L’Algérie attire un nouvel acteur international dans l’exploitation de son phosphate. Après la Chine, l’Inde et Oman, l’Indonésie a signé un protocole d’accord avec Somiphos, filiale du groupe Sonarem, afin d’explorer des opportunités d’approvisionnement et de partenariat industriel autour du phosphate algérien.
Cet accord, conclu pour une durée de 18 mois, porte en priorité sur l’étude de l’approvisionnement du groupe public indonésien Pupuk Indonesia. Il s’appuie sur le gisement de Bled El Hadba, qui dispose de réserves estimées à 2 milliards de tonnes, dont un milliard exploitables. Les projections officielles tablent sur une production annuelle de 10 millions de tonnes dès l’entrée en service des unités de traitement et de transformation.
Le mémorandum prévoit également la réalisation d’études techniques et économiques, l’échange de données entre les parties et l’exploration de projets de coopération dans les premières phases de transformation du phosphate. L’objectif consiste à créer davantage de valeur ajoutée sur le territoire algérien, au-delà de l’exportation de phosphate brut.
Déjà présent sur les marchés internationaux, le phosphate de Bled El Hadba suscite un intérêt croissant. Le partenariat avec l’Indonésie ouvre la voie à de nouvelles perspectives industrielles et conforte l’ambition algérienne de s’imposer comme un acteur majeur du marché mondial des engrais.
Le développement de la filière phosphatée s’inscrit dans une stratégie plus large de diversification économique. Le ministre d’État chargé de l’Énergie et des Mines, Mohamed Arkab, a rappelé que ces partenariats contribuent au renforcement des industries de transformation, au soutien du secteur agricole et à la sécurité alimentaire.
En parallèle, d’autres projets structurants sont en cours.
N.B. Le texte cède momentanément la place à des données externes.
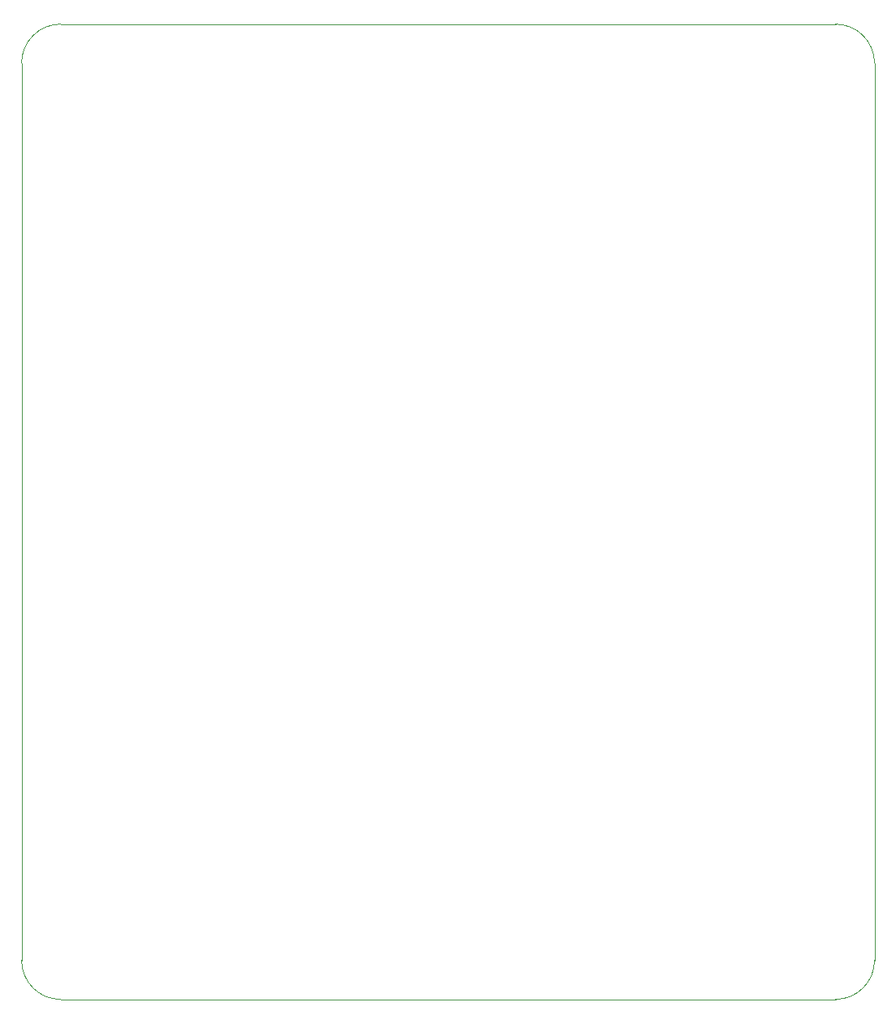
<source format=gbr>
%TF.GenerationSoftware,KiCad,Pcbnew,(5.1.8)-1*%
%TF.CreationDate,2021-04-02T01:03:45-05:00*%
%TF.ProjectId,12VBoard_2021_Rev1,31325642-6f61-4726-945f-323032315f52,rev?*%
%TF.SameCoordinates,Original*%
%TF.FileFunction,Profile,NP*%
%FSLAX46Y46*%
G04 Gerber Fmt 4.6, Leading zero omitted, Abs format (unit mm)*
G04 Created by KiCad (PCBNEW (5.1.8)-1) date 2021-04-02 01:03:45*
%MOMM*%
%LPD*%
G01*
G04 APERTURE LIST*
%TA.AperFunction,Profile*%
%ADD10C,0.050000*%
%TD*%
G04 APERTURE END LIST*
D10*
X166370000Y-136906000D02*
G75*
G02*
X162306000Y-140970000I-4064000J0D01*
G01*
X162306000Y-39370000D02*
G75*
G02*
X166370000Y-43434000I0J-4064000D01*
G01*
X166370000Y-43434000D02*
X166370000Y-136906000D01*
X77470000Y-43434000D02*
G75*
G02*
X81534000Y-39370000I4064000J0D01*
G01*
X81534000Y-140970000D02*
G75*
G02*
X77470000Y-136906000I0J4064000D01*
G01*
X81534000Y-140970000D02*
X162306000Y-140970000D01*
X77470000Y-43434000D02*
X77470000Y-136906000D01*
X162306000Y-39370000D02*
X81534000Y-39370000D01*
M02*

</source>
Avec le groupe omanais Souhail Bahwan, Sonatrach prépare l’extension du complexe d’Arzew, à Oran. Le site produit actuellement 4 000 tonnes d’ammoniac et 7 000 tonnes d’urée granulaire par jour. L’extension annoncée vise à accroître les capacités nationales et à consolider une demande locale déjà couverte intégralement par la production nationale.
Porté par des partenariats internationaux ciblés, le phosphate algérien s’affirme comme une ressource stratégique au cœur de la politique industrielle du pays.